包丁を研ぐ男

先日訳あって錦糸町に出掛けていたオレである。
新しいショッピングモールが出来たらしく、それの偵察だった訳なのだが、基本的に錦糸町というのはオレがそうそう足を踏み入れる場所ではない。
しかしこの錦糸町、オレの後輩の暗黒破廉恥密教坊主『う』のシマではないか。
某社会では他の組のシマに入ったならば挨拶の一つでもしなければ仁義に欠けるとされている。

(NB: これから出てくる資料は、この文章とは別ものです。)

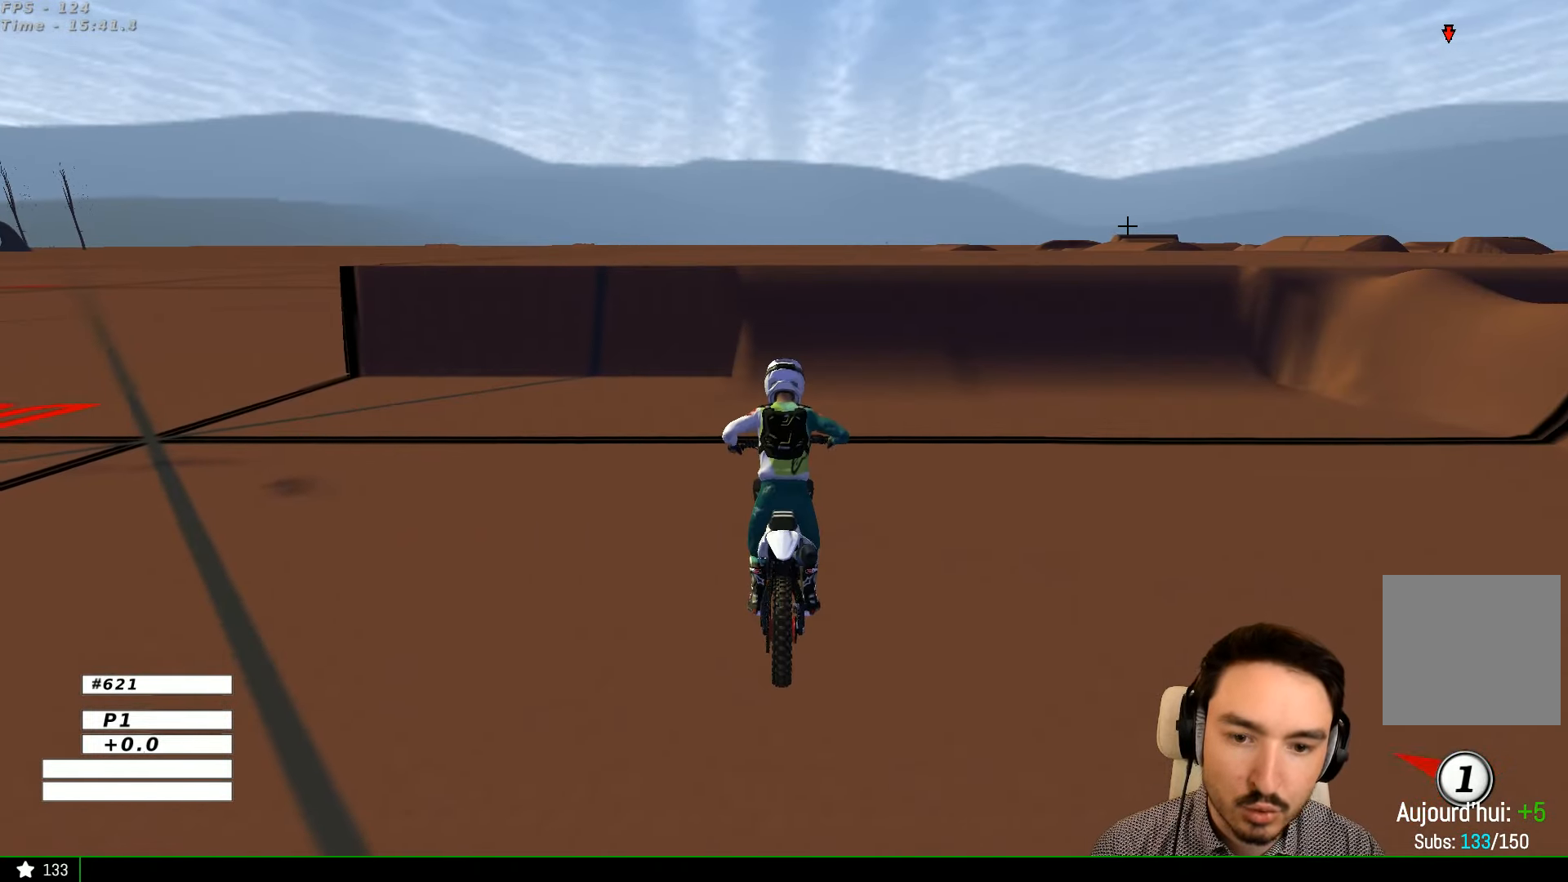
{"buttons": ["R2"], "left_stick": "center", "right_stick": "center", "events": [[266, "left_stick", "center"]]}
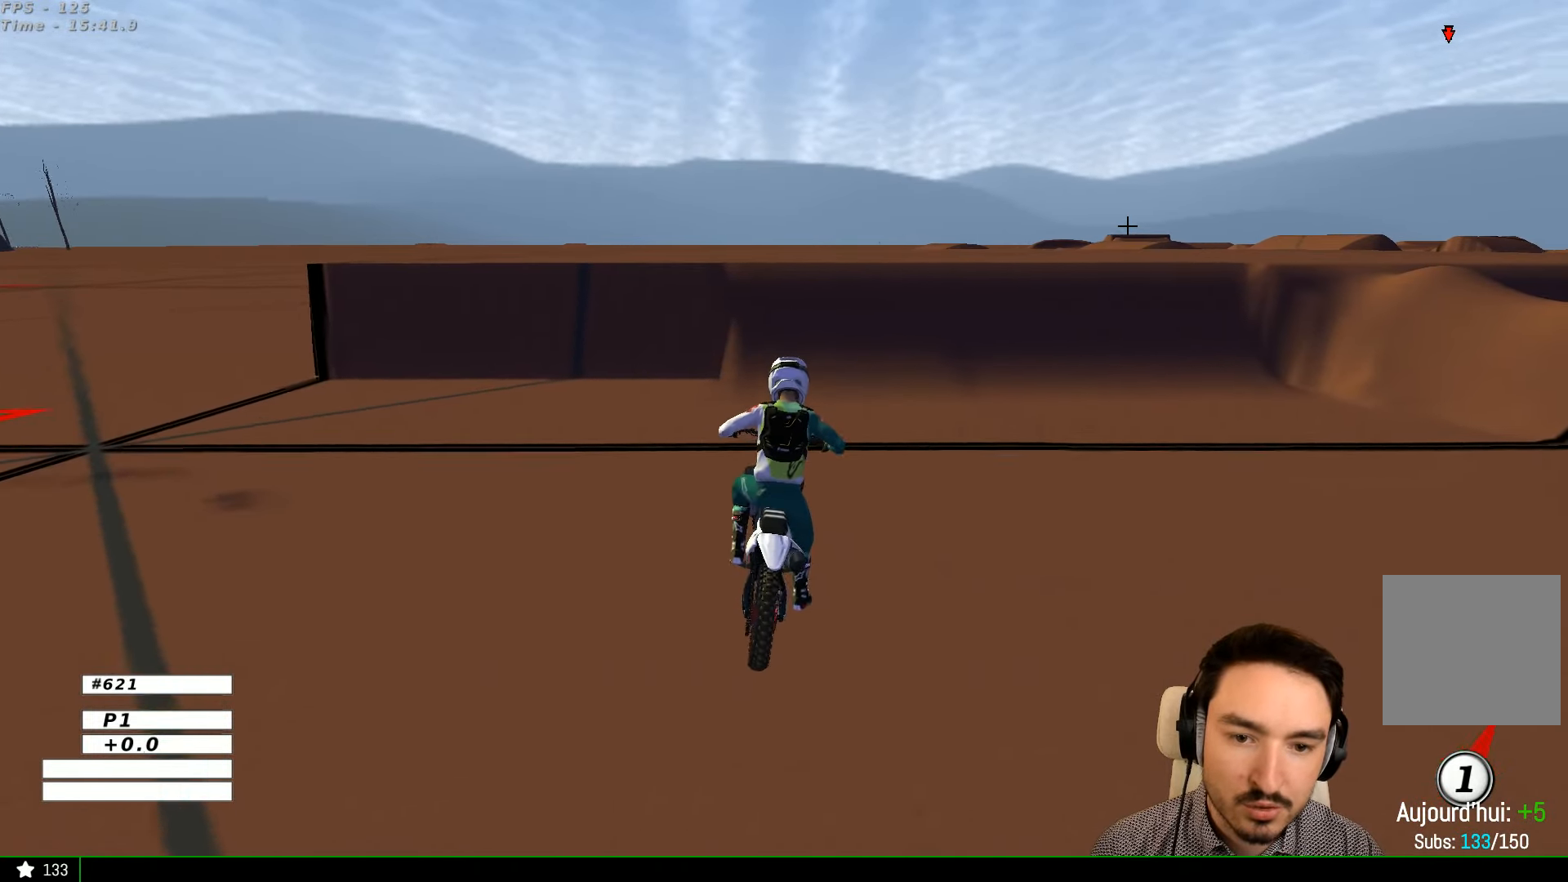
{"buttons": ["R2"], "left_stick": "center", "right_stick": "center", "events": [[166, "B", "down"], [266, "B", "up"]]}
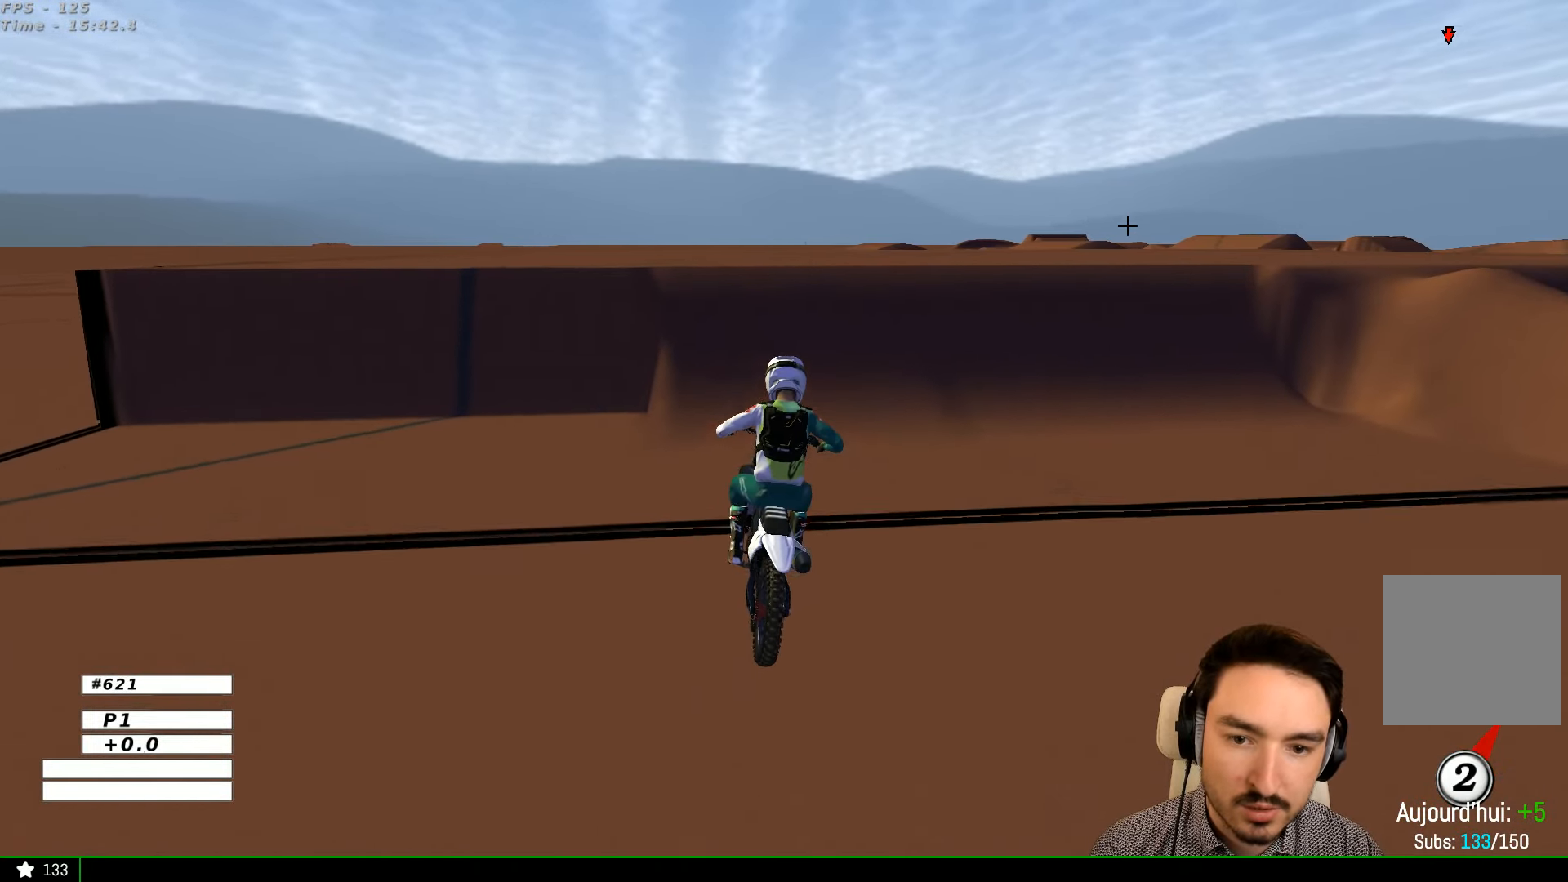
{"buttons": [], "left_stick": "right", "right_stick": "center", "events": [[366, "R2", "up"], [366, "left_stick", "right"]]}
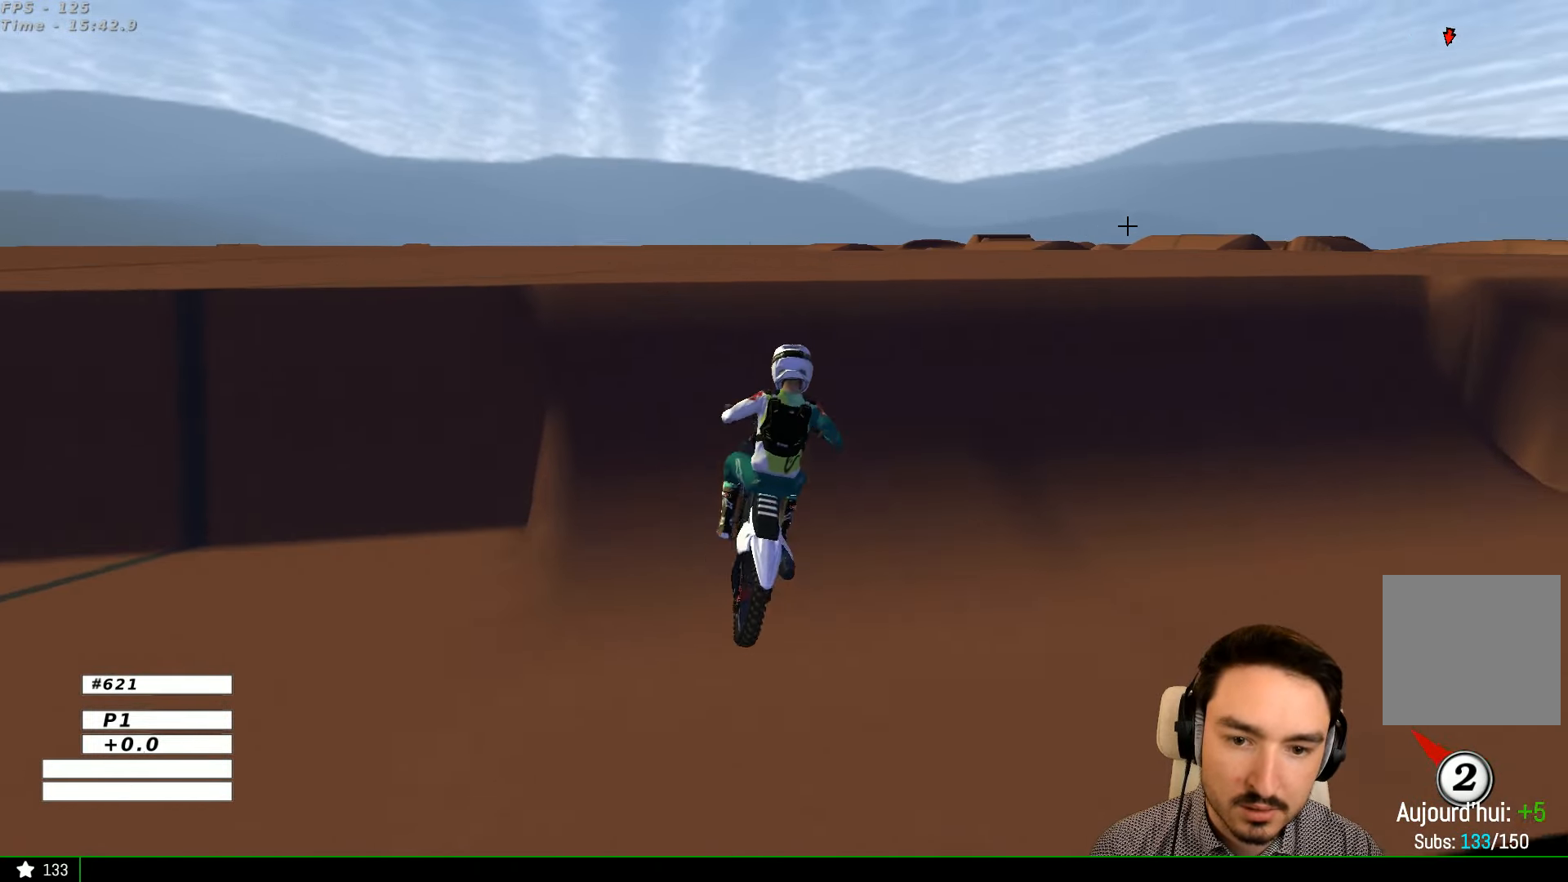
{"buttons": ["R2"], "left_stick": "down-right", "right_stick": "center", "events": [[166, "left_stick", "down-right"], [200, "R2", "down"]]}
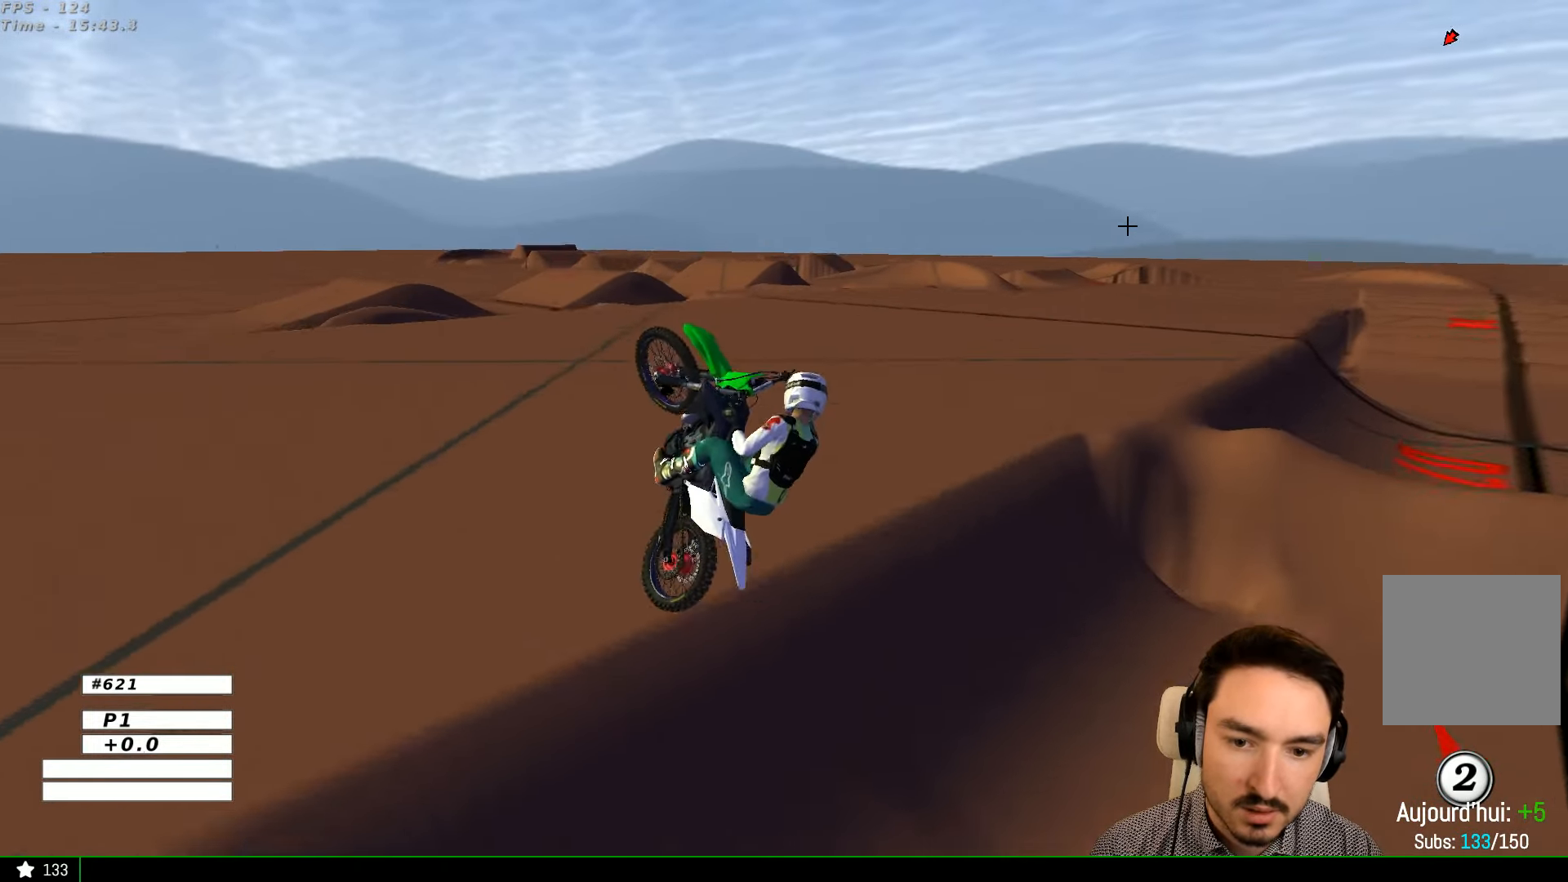
{"buttons": ["R2"], "left_stick": "down-right", "right_stick": "center", "events": []}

と言う訳で挨拶代わりのメールを『う』に送る。そうすると『う』から返信が来る。
「大人の町で昼間っから何してるんですか?まさか昼のピンサロデビューっすか?」
…随分な挨拶である。
彼の論理では錦糸町=ピンサロという方程式が成り立つらしい。
ってか、行ってねーっつーの。
そういう『う』、何してるのかと思えば
「今築地に包丁研ぎに行ってるとこっす!」
…だとか。
そういう『う』こそ昼間っから市場で包丁研いで何の商売してるんじゃい!
ってかあいつ、ドス研ぎに行ってるんじゃないだろな!
と彼の人相風体日頃の行動を鑑みてオレなどは一人想像するのであった。


後で訊くと実際は優秀な研ぎ師がいるのらしい。
帰りは築地の市場で獲れたての安い海鮮を仕入れて夕餉に供していたとか。
返す返す御呼ばれしてただ飯にありつけなかったことが悔やまれるオレであった。